Canada is tipped to back the US' plans to taper its quantitative easing programme by 2014 when it meets G20 finance ministers in Moscow this weekend.
According to a senior Canadian finance official cited by Reuters, the country is expected to back any reduction in US monetary stimulus as finance leaders meet to discuss the repercussions of the Federal Reserve's plans to prune its asset buys.
Finance ministers and centrals bankers are also expected to talk about the increased market volatility that has surfaced since they last met in Washington in April. Emerging markets have suffered higher volatility in capital flows and exchange rates and the instability warrants a discussion in Moscow, added the unnamed Canadian official.
The person enthused that several factors were responsible for fuelling volatility across global markets, not just the Fed's plan on tapering QE and that Canada would support policies that aid the US economic recovery.
G20 to Address China's Imbalanced Economy
The G20 will also want to hear from China this weekend about its plans to deal with the imbalances in its economy.
G20 officials are also set to discuss inadequate structural reforms in Japan, and elsewhere in the world. Japan needs to eliminate rigidities in its labour and farm markets.
The Canadian official refused to say whether Ottawa or the G20 would join the raft of criticism.
Fed chief Ben Bernanke will testify to Congress later today and his testimony could provide hints about the future pace of the central bank's $85bn (€65bn, £56bn) a month bond-buying program.

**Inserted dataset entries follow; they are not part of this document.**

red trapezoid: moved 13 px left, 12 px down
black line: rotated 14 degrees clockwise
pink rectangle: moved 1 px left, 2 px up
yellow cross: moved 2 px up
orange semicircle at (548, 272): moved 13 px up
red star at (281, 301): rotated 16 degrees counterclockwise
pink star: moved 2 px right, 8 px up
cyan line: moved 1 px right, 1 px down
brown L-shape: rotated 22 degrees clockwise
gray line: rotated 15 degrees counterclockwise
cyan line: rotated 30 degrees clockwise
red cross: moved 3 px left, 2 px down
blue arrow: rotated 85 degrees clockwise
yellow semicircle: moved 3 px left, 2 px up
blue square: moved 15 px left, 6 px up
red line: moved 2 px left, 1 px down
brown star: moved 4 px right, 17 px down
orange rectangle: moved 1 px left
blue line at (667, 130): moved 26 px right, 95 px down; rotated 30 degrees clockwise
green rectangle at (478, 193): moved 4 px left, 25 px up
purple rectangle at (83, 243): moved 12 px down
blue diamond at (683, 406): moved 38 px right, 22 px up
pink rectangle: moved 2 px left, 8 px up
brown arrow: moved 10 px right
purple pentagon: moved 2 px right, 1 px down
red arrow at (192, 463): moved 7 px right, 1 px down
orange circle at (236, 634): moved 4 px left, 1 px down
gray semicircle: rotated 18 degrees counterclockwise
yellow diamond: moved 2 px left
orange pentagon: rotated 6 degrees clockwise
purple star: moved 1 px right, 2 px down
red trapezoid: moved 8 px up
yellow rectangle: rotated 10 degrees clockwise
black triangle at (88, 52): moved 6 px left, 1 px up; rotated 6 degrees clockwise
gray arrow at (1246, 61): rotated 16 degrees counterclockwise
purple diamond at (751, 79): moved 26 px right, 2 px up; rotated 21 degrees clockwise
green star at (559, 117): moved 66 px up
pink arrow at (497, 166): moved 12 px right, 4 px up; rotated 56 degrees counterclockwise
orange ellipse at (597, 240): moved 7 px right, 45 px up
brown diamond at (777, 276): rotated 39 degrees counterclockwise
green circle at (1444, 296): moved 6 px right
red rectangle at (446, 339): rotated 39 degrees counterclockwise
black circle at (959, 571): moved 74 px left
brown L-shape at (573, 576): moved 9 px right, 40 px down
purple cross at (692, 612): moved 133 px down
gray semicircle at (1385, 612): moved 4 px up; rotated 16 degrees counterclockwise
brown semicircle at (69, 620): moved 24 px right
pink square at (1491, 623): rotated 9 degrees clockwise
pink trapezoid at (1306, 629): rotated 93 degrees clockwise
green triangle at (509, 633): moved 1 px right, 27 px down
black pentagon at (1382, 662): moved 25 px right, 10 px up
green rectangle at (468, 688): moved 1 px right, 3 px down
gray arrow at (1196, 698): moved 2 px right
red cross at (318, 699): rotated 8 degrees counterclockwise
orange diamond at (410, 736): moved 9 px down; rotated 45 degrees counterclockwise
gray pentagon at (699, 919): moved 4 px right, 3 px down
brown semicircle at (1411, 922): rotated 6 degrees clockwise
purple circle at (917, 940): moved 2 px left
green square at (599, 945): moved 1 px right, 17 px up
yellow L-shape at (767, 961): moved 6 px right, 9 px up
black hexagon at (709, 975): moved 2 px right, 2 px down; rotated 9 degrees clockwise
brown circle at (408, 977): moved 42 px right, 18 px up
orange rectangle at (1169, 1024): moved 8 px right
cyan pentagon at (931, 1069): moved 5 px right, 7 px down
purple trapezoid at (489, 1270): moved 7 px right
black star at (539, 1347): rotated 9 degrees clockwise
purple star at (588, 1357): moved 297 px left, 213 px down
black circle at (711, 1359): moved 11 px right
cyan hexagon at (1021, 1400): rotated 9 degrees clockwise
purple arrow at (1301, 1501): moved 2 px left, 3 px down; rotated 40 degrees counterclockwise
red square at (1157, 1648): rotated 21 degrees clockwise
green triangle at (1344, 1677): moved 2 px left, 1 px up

Economic data shows the world's leading economy is improving and several economists believe it is ready for a cutback in monetary stimulus. However, critics say that this could lead to a detrimental knock-on effect for emerging markets.
A cutback in QE would raise bond yields in the US, which in turn would raise eurozone rates and suck out money from emerging markets. A sudden withdrawal of foreign funds from emerging markets could also be catastrophic, which has happened before, during the Asian and Russian financial crisis of 1997 and 1998 respectively.
The G20 brings together finance ministers and central bank governors from 19 countries: Argentina, Australia, Brazil, Canada, China, France, Germany, India, Indonesia, Italy, Japan, South Korea, Mexico, Russia, Saudi Arabia, South Africa, Turkey, the UK, the US and the European Union.